• [TASK OBJECTIVE]: Find all the lines in the entries below that hold the word "cualquier" and copy them.
[RECORDS TO PROCESS — start]
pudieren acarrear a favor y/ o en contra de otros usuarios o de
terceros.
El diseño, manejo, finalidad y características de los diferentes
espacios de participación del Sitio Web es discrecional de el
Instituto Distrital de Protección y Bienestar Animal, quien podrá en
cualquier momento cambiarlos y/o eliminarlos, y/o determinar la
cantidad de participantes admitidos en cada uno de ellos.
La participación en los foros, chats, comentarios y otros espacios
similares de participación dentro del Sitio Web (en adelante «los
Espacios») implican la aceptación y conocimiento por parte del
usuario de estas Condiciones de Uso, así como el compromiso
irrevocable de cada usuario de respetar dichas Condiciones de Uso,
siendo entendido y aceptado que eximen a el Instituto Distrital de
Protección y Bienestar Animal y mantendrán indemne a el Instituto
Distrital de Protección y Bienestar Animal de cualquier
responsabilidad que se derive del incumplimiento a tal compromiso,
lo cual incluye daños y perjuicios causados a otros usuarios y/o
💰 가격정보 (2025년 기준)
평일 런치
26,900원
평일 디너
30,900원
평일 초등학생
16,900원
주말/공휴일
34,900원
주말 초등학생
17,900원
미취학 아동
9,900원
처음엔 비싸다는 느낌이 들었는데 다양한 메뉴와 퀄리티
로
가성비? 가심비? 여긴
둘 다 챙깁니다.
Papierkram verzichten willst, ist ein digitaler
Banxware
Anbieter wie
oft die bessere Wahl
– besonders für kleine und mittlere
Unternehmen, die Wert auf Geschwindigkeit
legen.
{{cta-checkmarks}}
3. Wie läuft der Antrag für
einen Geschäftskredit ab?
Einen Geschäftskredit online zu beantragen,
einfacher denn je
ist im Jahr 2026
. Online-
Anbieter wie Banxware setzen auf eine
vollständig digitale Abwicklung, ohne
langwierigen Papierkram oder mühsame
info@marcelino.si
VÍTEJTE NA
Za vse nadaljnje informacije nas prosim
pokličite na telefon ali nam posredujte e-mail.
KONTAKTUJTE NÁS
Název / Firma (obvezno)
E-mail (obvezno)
[RECORDS TO PROCESS — finish]
• [RESPONSE]:
cualquier momento cambiarlos y/o eliminarlos, y/o determinar la
Distrital de Protección y Bienestar Animal de cualquier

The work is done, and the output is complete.